[Exercise task 1]:
In the TypeScript passage about typing pick(), what is the "right" type for pick(obj, key)?
[Exercise task 2]:
Resume the TypeScript passage about typing pick() after its final line, and write the section that follows.

[Document text]:
※
One reason there hasn't already been a fix for this issue is that you can't simply say that {[k]: v} is of type Record<typeof k, typeof v>. If typeof k is a union type (or if it is a generic type, which might end up being specified as a union type), then Record<typeof k, typeof v> has all the keys from the union type, whereas the true type of {[k]: v} should have just one of those keys.

You would run into the same problem with your pick() implementation. The type of pick(obj, key) is not necessarily Pick<T, K>, precisely because K might be specified with a union type. This complication makes things a bit harder to deal with.

The "right" type for pick(obj, key) is to distribute Pick<T, K> across unions in K. You could either use a distributive conditional type like K extends keyof T ? Pick<T, K> : never or a distributive object type like {[P in K]-?: Pick<T, K>}[K].

For example, if you have the following,

interface Foo {
    a: number,
    b: number
}
const foo: Foo = { a: 0, b: 1 }
const someKey = Math.random() < 0.5 ? "a" : "b";
// const someKey: "a" | "b"
※
[Data excerpts]
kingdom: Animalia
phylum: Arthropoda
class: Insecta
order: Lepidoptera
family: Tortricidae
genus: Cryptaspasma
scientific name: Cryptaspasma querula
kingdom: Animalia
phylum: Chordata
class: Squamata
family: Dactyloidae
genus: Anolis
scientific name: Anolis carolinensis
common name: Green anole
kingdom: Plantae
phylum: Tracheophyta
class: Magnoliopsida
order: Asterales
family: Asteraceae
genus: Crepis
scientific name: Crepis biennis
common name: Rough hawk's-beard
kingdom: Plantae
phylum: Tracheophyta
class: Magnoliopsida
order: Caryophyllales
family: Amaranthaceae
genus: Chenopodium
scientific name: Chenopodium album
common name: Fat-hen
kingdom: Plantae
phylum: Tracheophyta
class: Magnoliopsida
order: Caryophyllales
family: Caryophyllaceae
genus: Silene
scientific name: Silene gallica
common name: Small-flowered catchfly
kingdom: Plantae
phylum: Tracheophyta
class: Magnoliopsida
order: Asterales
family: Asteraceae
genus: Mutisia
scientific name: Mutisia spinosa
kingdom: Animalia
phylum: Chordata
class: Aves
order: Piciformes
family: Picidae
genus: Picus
※
[Task answer 1]:
Pick<T, K> distributed across unions in K.

[Task answer 2]:
const result = pick(foo, someKey);

You don't want result to be of type Pick<Foo, "a" | "b">, which is just Foo. Instead, we need to define pick() to return one of the distributive types above, and we need to use a type assertion to do it:

function pick<T, K extends keyof T>(obj: T, key: K) {
    return { [key]: obj[key] } as K extends keyof T ? Pick<T, K> : never
}

And that results in the following result:

const result = pick(foo, someKey);
// const result: Pick<Foo, "a"> | Pick<Foo, "b">

So result is either a Pick<Foo, "a"> or a Pick<Foo, "b">, as desired.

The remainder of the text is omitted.